Recently I was lucky enough to be invited to a special blogger performance of The Lion King on Broadway, which was a really amazing experience that I’m super excited to share with you guys today. Don’t forget to check out the giveaway at the end of this post, where one lucky reader can win two tickets to a performance of The Lion King in March!
Before this I didn’t know much about The Lion King, aside from the fact that it had won Best Musical and tons of other awards. I knew that it would be a high-quality play, but wow. It was even better than I expected! First of all, the acting and music were superb – but what really makes the play unique are the costumes. We had the chance to talk to two members of the costume department after the performance (awesome), and they gave us an insider perspective on the puppets and costumes used in the play.
The Lion King was directed by Julie Taymor, and I was impressed to learn that she designed all of the costumes as well! Talk about multi-talented. Taymor conceptualized the play as a “double event” – you have the actor, and then an animal puppet (over 200!), which is attached to the actor and integrated into the costumes in the most interesting and creative ways (they’re called “puppets,” but I have to point out, these aren’t what I picture when I hear the word puppet – these are more like beautiful pieces of art). The double event concept means that the audience sees the acting and the emotion of the human, and almost transposes it onto the puppet. You can also view the play in two ways – focusing on the animal (puppet), or the actor. It’s hard to explain, but it was truly such an unexpected and smart way to conceptualize a play that stars only animals. I mean, that takes some creativity, to figure out how to do that – to not try to hide the humans inside some sort of animal costume, which would be the natural inclination.
The puppet is also integrated so seamlessly with the actor that it’s almost as though they move as one – and they need to be able to move. For example, the headpiece for Nahla (in the picture above) weighs only three ounces (less than a banana!) – which is necessary because the actors have to learn to act and move with these puppets attached to them. Speaking of movement, the cast is so amazingly talented in the way they use their bodies to inhabit the animal characters. There was gymnastics, there was ballet, there were amazing jumps – at certain points the actors almost appeared weightless. They were athletic and muscular, yet so graceful and light on their feet – just like many animals!
This picture (not taken by me) is a great depiction of the “double event.” (image source)
After the performance we were also lucky enough to get to chat a bit with L. Steven Taylor, the actor currently playing Mufasa. One of the bloggers asked him what advice he would give to an aspiring actor, and his answer was so great I just have to share it here. He said that when it comes to acting, or building any career at all, always keep adding to your “bag of tricks.” He told us about a time he was at an audition for a play, and it was whittled down to him and two other guys who looked exactly like him. The director randomly asked if any of the actors tumbled (as in, did gymnastics), even though the play had nothing to do with tumbling. Funnily enough, Steven actually could, as he was on the cheerleading team in high school. He did a tumbling pass, and he didn’t get cast in the play…but, the director was casting for a movie in which one of the roles involved tumbling, and that part went to him! So, this random skill that he had, which you wouldn’t necessarily think you need as an actor, came in handy and got him a job. He also told us about an actor friend of his who randomly knew how to knit, and got cast in a play where he had to do just that – not pretend to knit, but actually knit – throughout the course of a play. So, the point is to learn as much as you can and be open-minded to acquiring skills that may not seem applicable to your career – because the deeper your bag of tricks, the better off and more hire-able you are.

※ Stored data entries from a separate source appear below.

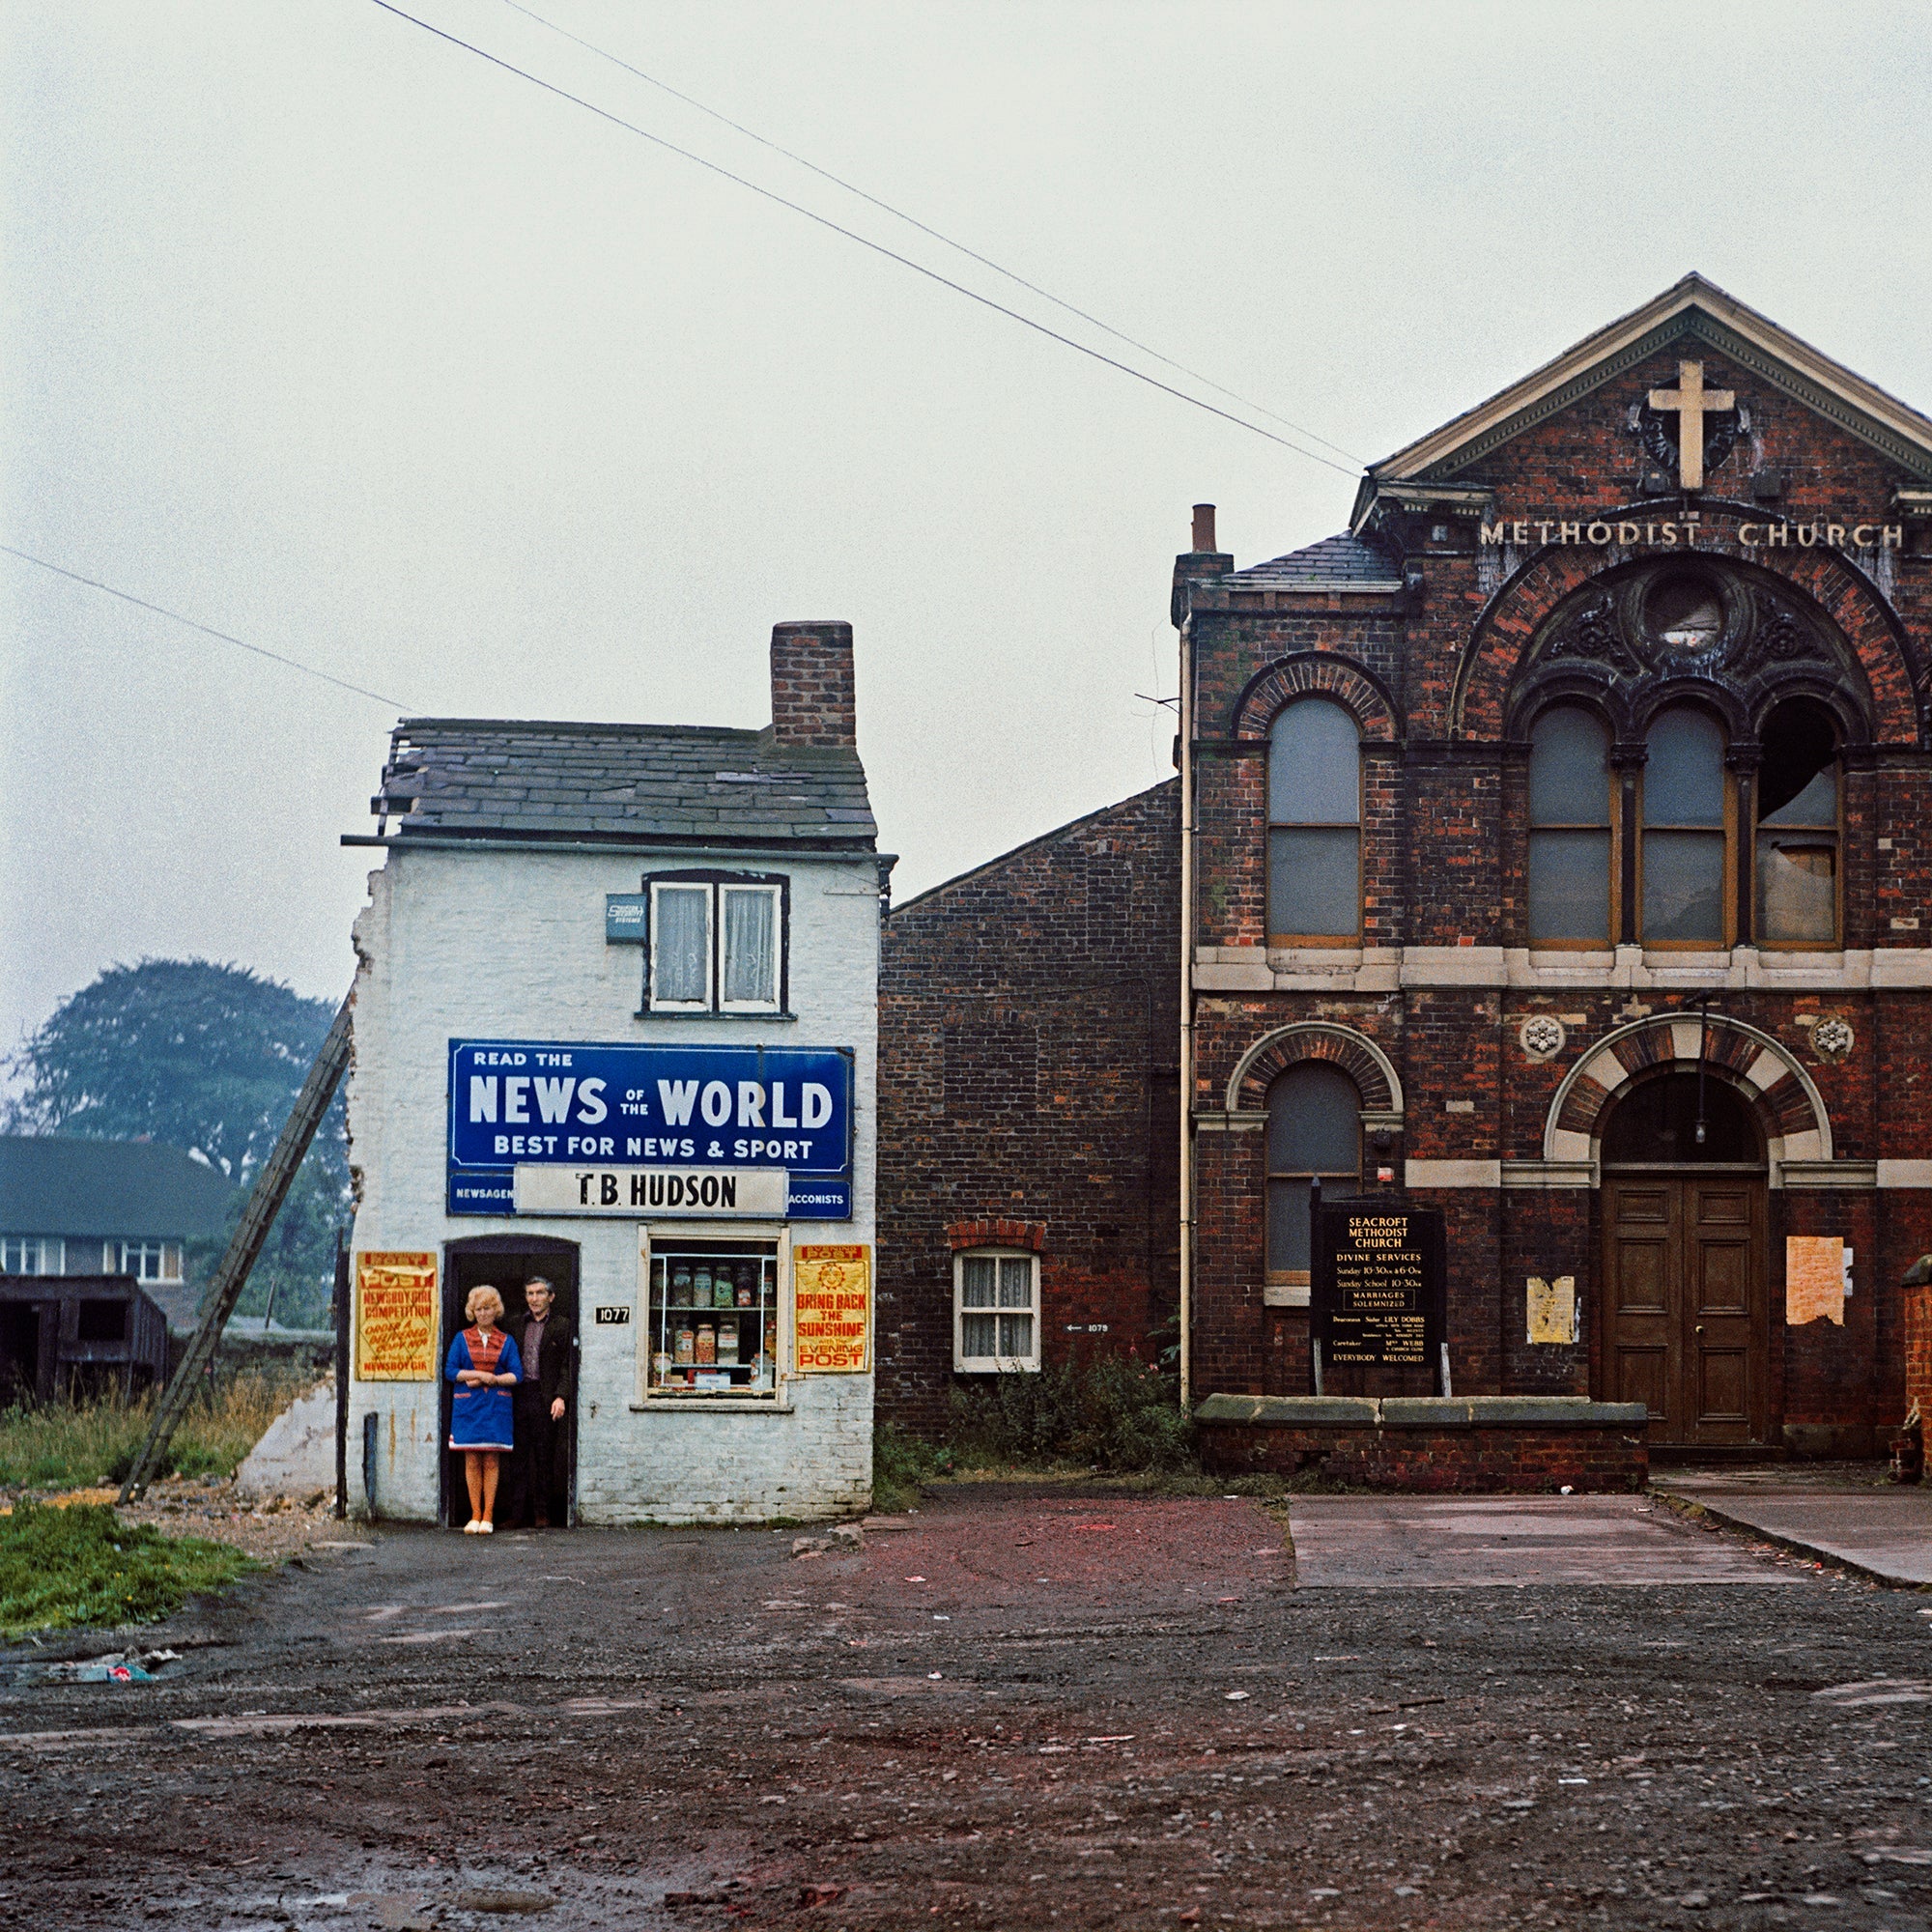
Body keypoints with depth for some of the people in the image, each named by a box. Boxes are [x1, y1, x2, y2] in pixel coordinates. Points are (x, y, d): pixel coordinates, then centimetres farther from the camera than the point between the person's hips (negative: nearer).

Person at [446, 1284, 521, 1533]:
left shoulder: (506, 1341, 9)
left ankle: (488, 1516, 1)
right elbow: (450, 1370, 1)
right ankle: (475, 1515, 4)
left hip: (496, 1407, 0)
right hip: (468, 1406, 0)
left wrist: (490, 1379, -11)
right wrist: (481, 1374, -9)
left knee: (491, 1461, -2)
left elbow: (516, 1375, 2)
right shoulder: (462, 1339, 9)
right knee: (471, 1461, -1)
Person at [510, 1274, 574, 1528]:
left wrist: (561, 1397, -15)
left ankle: (542, 1514, 4)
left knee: (545, 1457, -1)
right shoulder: (520, 1326, 16)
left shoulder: (562, 1326, 0)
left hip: (546, 1399, -4)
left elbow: (569, 1366, -5)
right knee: (522, 1457, 5)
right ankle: (521, 1512, 8)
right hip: (521, 1397, 4)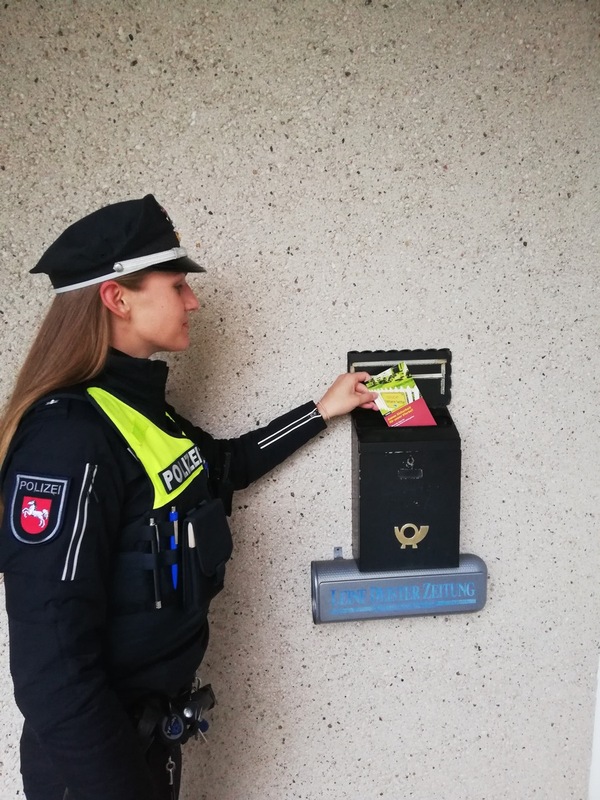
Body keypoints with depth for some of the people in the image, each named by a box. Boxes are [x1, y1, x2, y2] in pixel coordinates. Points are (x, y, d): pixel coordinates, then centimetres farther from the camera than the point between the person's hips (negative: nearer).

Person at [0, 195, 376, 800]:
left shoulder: (137, 406, 2)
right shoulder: (68, 434, -26)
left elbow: (223, 465, 19)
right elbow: (51, 666, -28)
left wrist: (320, 411, 18)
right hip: (95, 748, -8)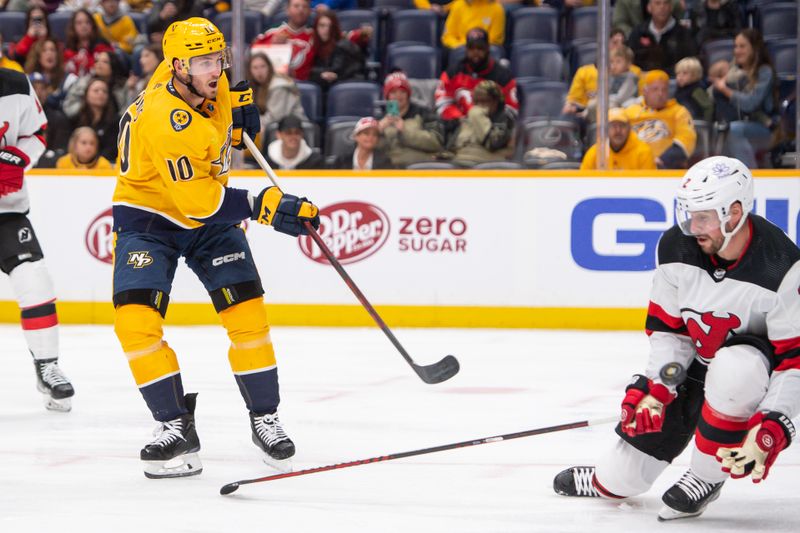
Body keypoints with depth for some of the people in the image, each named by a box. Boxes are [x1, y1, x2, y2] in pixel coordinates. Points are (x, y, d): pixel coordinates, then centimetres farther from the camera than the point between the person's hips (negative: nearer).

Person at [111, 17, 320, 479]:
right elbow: (197, 198, -34)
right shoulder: (164, 117, -32)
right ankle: (176, 426, -9)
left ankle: (266, 418, 8)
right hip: (149, 214, -6)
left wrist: (239, 109, -4)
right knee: (136, 319, -20)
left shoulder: (212, 83, -9)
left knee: (247, 313, -6)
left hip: (210, 214, 6)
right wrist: (269, 207, -36)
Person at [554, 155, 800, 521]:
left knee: (733, 371, -42)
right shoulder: (677, 248, -16)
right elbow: (668, 326, -3)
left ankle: (705, 478, -19)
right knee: (624, 478, 0)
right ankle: (606, 479, 40)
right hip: (699, 358, 4)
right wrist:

And now for the giveaway! One lucky reader will win two tickets to The Lion King on Broadway on Thursday, March 3rd, at 7pm. The contest runs through next Monday, and this would make such a wonderful holiday gift! Good luck!
Terms and conditions: Tickets will be held at the box office for redemption up to 2 hours prior to performance time. To redeem tickets, a valid government issued identification of the winner of the tickets must be presented. Offer not valid on prior purchased tickets and may not be combined with any other offer. No exchanges are valid on tickets. Tickets are not transferrable. Blackout dates and other restrictions may apply. Dates, times, and cast subject to change without notice. Offer may be revoked without notice. Offer expires 12/31/15.